上一世,魏王的结局,名动天下,——自然是负面的“名动”,她了然于胸。
就算她不知道,依魏王这一副被养坏了的性子,与前世的云锦重差不离,又会好到哪里去,不过是个时间问题。
夏侯世廷目色一敛,上次提醒自己为母嫔重换婢女,这次又是预知魏王,这丫头,脑子里究竟装的什么,究竟核儿里又是个什么,难不成,还真是妖精……想着,面皮又禁不住发了些烫,他重重喝一声:“退下。”
太监得令,垂首退到长廊那边。
男子这才一字一句:“你觉得魏王难长久。”
云菀沁目似明镜,澄亮而平静,反问:“世间有长久之事?至多就是人为努力,能够多延长时光,可若是连努力的功夫都不想花,覆灭不远矣。”

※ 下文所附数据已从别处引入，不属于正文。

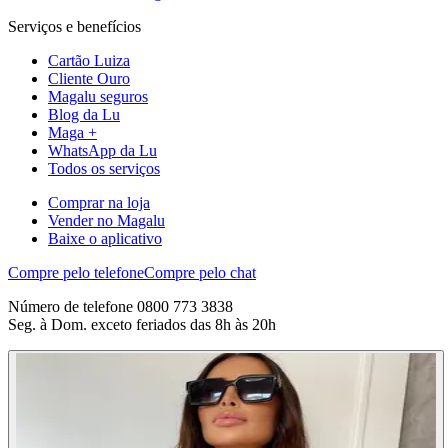
Serviços e benefícios
Cartão Luiza
Cliente Ouro
Magalu seguros
Blog da Lu
Maga +
WhatsApp da Lu
Todos os serviços
Comprar na loja
Vender no Magalu
Baixe o aplicativo
Compre pelo telefone
Compre pelo chat
Número de telefone 0800 773 3838
Seg. à Dom. exceto feriados das 8h às 20h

夏侯世廷嘴角挑起一抹难言笑意:“老五生母韦氏深受帝宠,韦家也蒙受天恩,两个镇北大将,一个三江总督,在京为官的,也个个都是皇上眼皮底下的人,霸居各个部门,底下的门客与学生,就更是网络遍布。韦家在朝中自成一派,势力不凡,纵是连蒋皇后的外戚娘家,现在都赶超不上。郁氏一族是开国功臣,几代元老,最是清傲孤高,对着韦家的男子,都得敬几分。这样的人……云小姐居然说难长久?”

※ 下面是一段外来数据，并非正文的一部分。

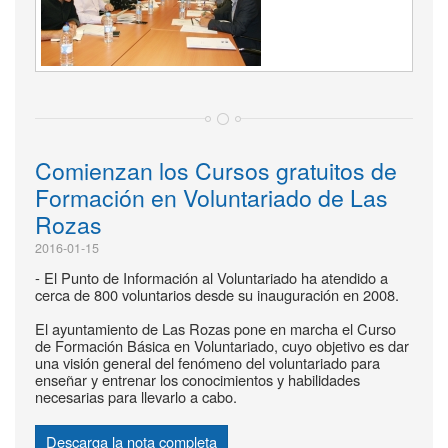
Comienzan los Cursos gratuitos de
Formación en Voluntariado de Las
Rozas
2016-01-15
- El Punto de Información al Voluntariado ha atendido a
cerca de 800 voluntarios desde su inauguración en 2008.
El ayuntamiento de Las Rozas pone en marcha el Curso
de Formación Básica en Voluntariado, cuyo objetivo es dar
una visión general del fenómeno del voluntariado para
enseñar y entrenar los conocimientos y habilidades
necesarias para llevarlo a cabo.
Descarga la nota completa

“月满则亏,水满则溢,”云菀沁道,“眼下差不多便是‘满’的时候了。”
夏侯世廷眸内深意浓重:“哦?”
云菀沁眸内水波无痕:“今儿太后席上赐婚魏王与舍妹,就已露出苗头。不是臣女自损家门,妄自菲薄,舍妹庶女出身,家父三品官衔,并无爵位,配给皇子当侧妃着实有些高攀,听说魏王先前的那位侧妃,可是当朝从一品太子太师家中的嫡次女。但臣女并不觉得太后是胡乱配对……”
夏侯世廷明白了她的意思,静听她下文。
“……韦氏锋芒渐露,再放纵其茁壮,只会损害皇室利益,”云菀沁莲白螓尖一露,抬起眼,面朝男子,“若是为他配身份地位高的妻妾,就是给魏王那派的势力添砖加瓦。大宣亲王,婚制为一正二侧四庶妃,舍妹出身一般,正是太后心目中极其合适的人选,今儿正好逮着机会,贾太后哪里会不顺水推舟,赐给魏王?舍妹一入王府,便占了一个侧妃的名额,无形也是削减魏王与韦家实力。”

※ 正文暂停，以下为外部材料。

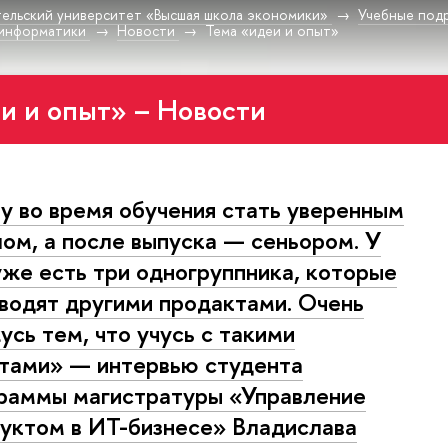
ельский университет «Высшая школа экономики»
Учебные под
-информатики
Новости
Тема «идеи и опыт»
и и опыт» – Новости
у во время обучения стать уверенным
ом, а после выпуска — сеньором. У
уже есть три одногруппника, которые
водят другими продактами. Очень
усь тем, что учусь с такими
тами» — интервью студента
раммы магистратуры «Управление
уктом в ИТ-бизнесе» Владислава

“那也不过是太后想压制韦氏而已,并不能说明韦氏一族快要走到尽头。”男子声音轻缓。
云菀沁匀柔笑开,唇角两个笑涡宛如一双梨花一般,洁净而动人:“殿下在故意试探臣女?皇上若没这个意思,贾太后又怎么能够斩钉截铁地下旨赐婚。”
宁熙帝恐怕早就觊觎韦家的势力了。
只是天子位置虽高,却不是什么事都方便亲自出面,尤其韦家如今并没犯错,不能明面撕破脸皮,便由太后出面,利用姻亲来打压韦氏,阻止韦家继续坐大,韦家不是傻子,一看指了个出身不高的官家小姐给魏王当侧妃,肯定了解皇室的意思。
韦家若是明智,便会采取一些方法,叫皇上心安,例如主动卸掉关键要岗的职权等。
若是不甘心,做出些不满意的举动,那么,皇上只怕也不会客气了,总而言之,都是皇帝得利。
看似一场似乎门不当户不对的牵线,实则藏着皇室宗亲们的层层心机。
谁说做了皇帝,就再没斗的机会?照样得同权臣斗呢。
不过手段晦暗一些罢了。
女子笑意落在眼里,夏侯世廷只觉得火星子飞来,皮肤一烫,这张脸,竟与那夜坐在床头的妖精一样,笑得妩媚而…嚣张。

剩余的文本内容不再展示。